=== GOAL OF THE EXERCISE ===
Please return, with no alterations, the lines below from the very first through the one that contains "power microscopy micrograph".

=== DATA SECTION ===

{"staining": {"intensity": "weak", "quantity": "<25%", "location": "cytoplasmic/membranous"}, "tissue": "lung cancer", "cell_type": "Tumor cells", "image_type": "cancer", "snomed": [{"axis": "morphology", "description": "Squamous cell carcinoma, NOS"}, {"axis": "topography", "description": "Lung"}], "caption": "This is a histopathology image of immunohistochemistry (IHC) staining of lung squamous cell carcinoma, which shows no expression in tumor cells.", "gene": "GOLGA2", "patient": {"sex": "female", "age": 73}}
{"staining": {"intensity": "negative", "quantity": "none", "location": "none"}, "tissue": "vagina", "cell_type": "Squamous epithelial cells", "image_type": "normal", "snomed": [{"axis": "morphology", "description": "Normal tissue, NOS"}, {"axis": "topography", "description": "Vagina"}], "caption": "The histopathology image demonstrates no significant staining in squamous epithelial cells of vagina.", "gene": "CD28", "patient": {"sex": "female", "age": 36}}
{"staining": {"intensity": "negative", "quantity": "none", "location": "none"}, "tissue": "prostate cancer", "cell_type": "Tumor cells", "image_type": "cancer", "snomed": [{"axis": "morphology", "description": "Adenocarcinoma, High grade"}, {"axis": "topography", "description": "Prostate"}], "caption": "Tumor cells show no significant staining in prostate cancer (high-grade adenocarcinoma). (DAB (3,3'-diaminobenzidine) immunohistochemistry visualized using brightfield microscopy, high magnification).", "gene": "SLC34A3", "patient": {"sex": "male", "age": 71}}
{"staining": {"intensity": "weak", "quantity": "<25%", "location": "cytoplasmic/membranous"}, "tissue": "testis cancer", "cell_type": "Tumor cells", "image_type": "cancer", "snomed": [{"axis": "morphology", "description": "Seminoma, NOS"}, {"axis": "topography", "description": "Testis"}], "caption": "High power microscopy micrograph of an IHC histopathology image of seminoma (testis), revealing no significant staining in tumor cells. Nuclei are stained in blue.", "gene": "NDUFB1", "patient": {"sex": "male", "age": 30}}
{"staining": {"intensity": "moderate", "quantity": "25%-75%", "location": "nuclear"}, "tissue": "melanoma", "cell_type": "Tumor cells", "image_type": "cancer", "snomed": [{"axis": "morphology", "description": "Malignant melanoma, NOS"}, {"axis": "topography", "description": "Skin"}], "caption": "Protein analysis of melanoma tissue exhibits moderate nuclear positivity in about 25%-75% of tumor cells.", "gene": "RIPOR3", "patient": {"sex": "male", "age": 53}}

=== RESPONSE TO THE EXERCISE ===
{"staining": {"intensity": "weak", "quantity": "<25%", "location": "cytoplasmic/membranous"}, "tissue": "lung cancer", "cell_type": "Tumor cells", "image_type": "cancer", "snomed": [{"axis": "morphology", "description": "Squamous cell carcinoma, NOS"}, {"axis": "topography", "description": "Lung"}], "caption": "This is a histopathology image of immunohistochemistry (IHC) staining of lung squamous cell carcinoma, which shows no expression in tumor cells.", "gene": "GOLGA2", "patient": {"sex": "female", "age": 73}}
{"staining": {"intensity": "negative", "quantity": "none", "location": "none"}, "tissue": "vagina", "cell_type": "Squamous epithelial cells", "image_type": "normal", "snomed": [{"axis": "morphology", "description": "Normal tissue, NOS"}, {"axis": "topography", "description": "Vagina"}], "caption": "The histopathology image demonstrates no significant staining in squamous epithelial cells of vagina.", "gene": "CD28", "patient": {"sex": "female", "age": 36}}
{"staining": {"intensity": "negative", "quantity": "none", "location": "none"}, "tissue": "prostate cancer", "cell_type": "Tumor cells", "image_type": "cancer", "snomed": [{"axis": "morphology", "description": "Adenocarcinoma, High grade"}, {"axis": "topography", "description": "Prostate"}], "caption": "Tumor cells show no significant staining in prostate cancer (high-grade adenocarcinoma). (DAB (3,3'-diaminobenzidine) immunohistochemistry visualized using brightfield microscopy, high magnification).", "gene": "SLC34A3", "patient": {"sex": "male", "age": 71}}
{"staining": {"intensity": "weak", "quantity": "<25%", "location": "cytoplasmic/membranous"}, "tissue": "testis cancer", "cell_type": "Tumor cells", "image_type": "cancer", "snomed": [{"axis": "morphology", "description": "Seminoma, NOS"}, {"axis": "topography", "description": "Testis"}], "caption": "High power microscopy micrograph of an IHC histopathology image of seminoma (testis), revealing no significant staining in tumor cells. Nuclei are stained in blue.", "gene": "NDUFB1", "patient": {"sex": "male", "age": 30}}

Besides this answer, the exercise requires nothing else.